A new study sponsored by NASA's Goddard Space Flight Center suggests that it will only be a few more decades until civilization collapses.

The Guardian reports that the study, written by mathematician Safa Motesharrei of the National Socio-Environmental Synthesis along with a team of natural and social scientists, explains that the nature and structure of modern society was doomed from the start.

Taking into account five risk factors for collapse (population, climate, water, agriculture and energy), the study says that the downfall of even the most complex societal building blocks will crumble when these factors begin to display two important criteria.

All societal collapses over the past 5,000 years, Motesharrei writes, have involved both "the stretching of resources due to the strain placed on the ecological carrying capacity" and "the economic stratification of society into Elites (the rich) and Masses (the poor)."

The "Elite" population limits the flow of resources, Motesharrei says, eventually accumulating a surplus high enough to cut off the collection and availability of natural resources for the general public.

The study suggests that the ones with the money will continue operating as if nothing's wrong well after the common folk begin to feel the effects of the eventual collapse, and then it will simply be too late to prevent our impending doom.
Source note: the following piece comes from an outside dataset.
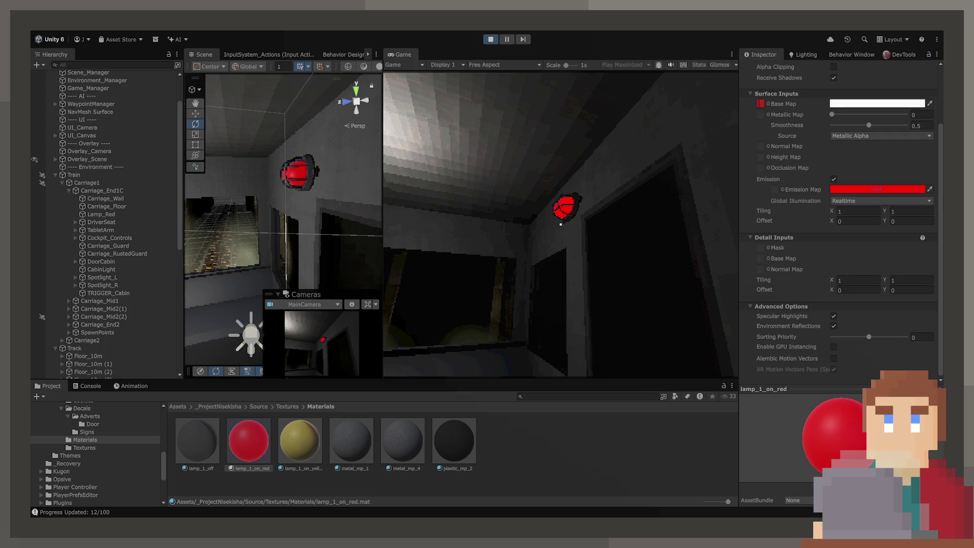
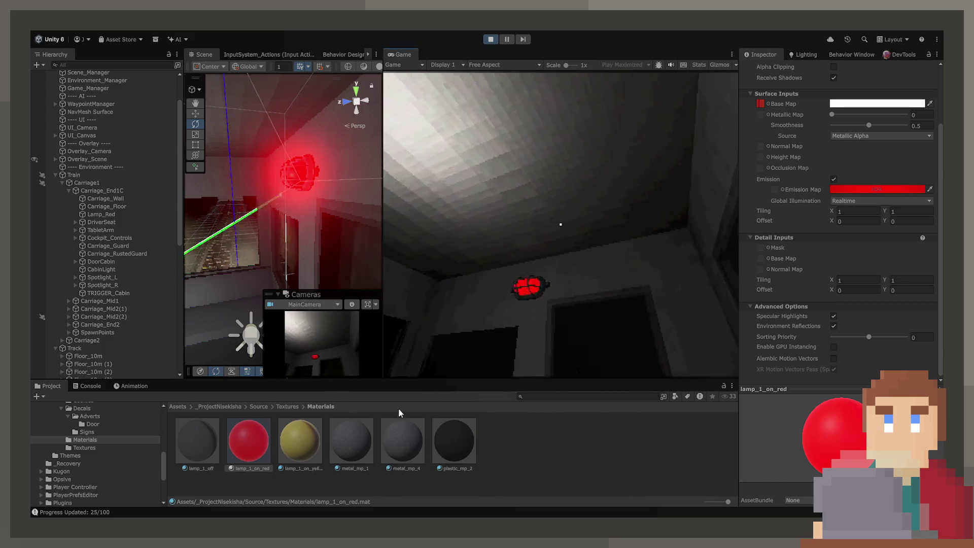
# Open Assets/Settings and view Mobile_RPAsset and PC_Renderer, including its Soft Outline feature.
pyautogui.scroll(-5, 96, 458)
This is very similar to what happened to both the Mayans and the Romans.

Though science should theoretically save us, history has only shown technology to bring us closer to collapse.

From The Guardian:

"Technological change can raise the efficiency of resource use, but it also tends to raise both per capita resource consumption and the scale of resource extraction, so that, absent policy effects, the increases in consumption often compensate for the increased efficiency of resource use."

So the long-term benefits of technology will basically be countered by how the short-term benefits reinforce our existing system.

Motesharrie's worst-case scenarios are pretty drastic, ranging from famine to a dystopian society where mankind destroys itself fighting for food and resources.

The best-case scenarios involve the rich recognizing the looming collapse and trying to restructure society, but the likelihood of both outcomes is slim to none.

Here's what the mathematician recommends, instead (from The Guardian):

"The two key solutions are to reduce economic inequality so as to ensure fairer distribution of resources, and to dramatically reduce resource consumption by relying on less intensive renewable resources and reducing population growth."

Too bad civilization is literally heading in the opposite direction.

The animosity between the rich and the poor is only getting worse and it's not like the former is doing anywhere near as much as it should to make this planet healthier or more efficient with resources.

Looks like our only shot might be finding some way to convince the world that it's okay not to have kids.